There wasn’t a moment to lose. By a bit of luck the Bluemantle Pursuivant at
Arms had happened to leave his blue mantle hanging over the back of a chair. I
snatched it up and flung it over the animal’s head, after which it was a simple
task to secure it with stout cords and put on its muzzle. There was a good deal
of comment on my adroitness. Lord Slythe and Sayle, who was present, I
remember, said to Lord Knubble of Knopp, who was also present, that he hadn’t
seen anything so resourceful since the day when the Chancellor of the Duchy of
Lancaster rang in a bad half-crown on the First Gold Stick in Waiting.”

It was
the sort of story which in happier days had held Agnes Flack enthralled, but
now it merely added to her depression and disillusionment.
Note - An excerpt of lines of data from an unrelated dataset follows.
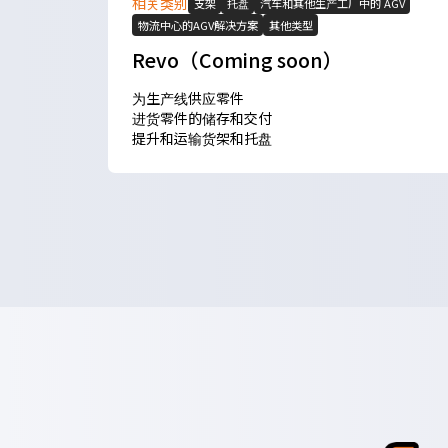
相关类别
支架
托盘
汽车和其他生产工厂中的 AGV
物流中心的AGV解决方案
其他类型
Revo（Coming soon）
为生产线供应零件
进货零件的储存和交付
提升和运输货架和托盘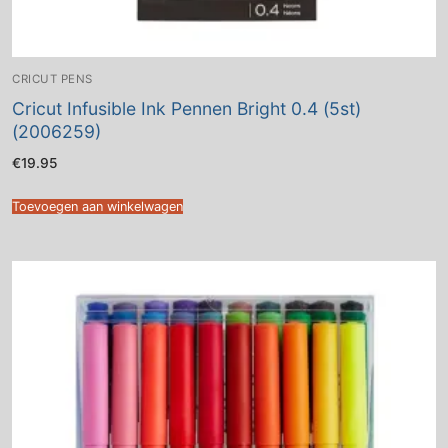
CRICUT PENS
Cricut Infusible Ink Pennen Bright 0.4 (5st)
(2006259)
€
19.95
Toevoegen aan winkelwagen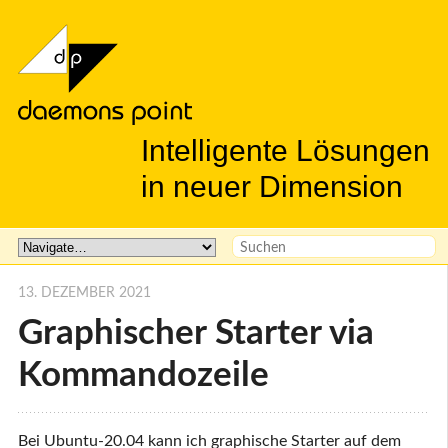
Intelligente Lösungen
in neuer Dimension
13. DEZEMBER 2021
Graphischer Starter via
Kommandozeile
Bei Ubuntu-20.04 kann ich graphische Starter auf dem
She made a last
appeal to his better feelings.

“But,
Jack, if you don’t shift this beastly little object, I shall lose the match.”

“Well,
what does that matter, dear child? A mere tiddly seaside competition.”

Agnes
had heard enough. Her eyes were stony.

“You
refuse? Then our engagement is at an end.”

“Oh,
don’t say that.”

“I do
say that.”

It was
plain that a struggle was proceeding in Captain Jack Fosdyke’s soul, or what
one may loosely call his soul. He was thinking how rich Josiah Flack was, how
fond of his niece, and how frail. On the other hand, the Peke, now suspecting a
plot against its well-being, had bared a small but serviceable tooth at the
corner of its mouth. The whole situation was very difficult.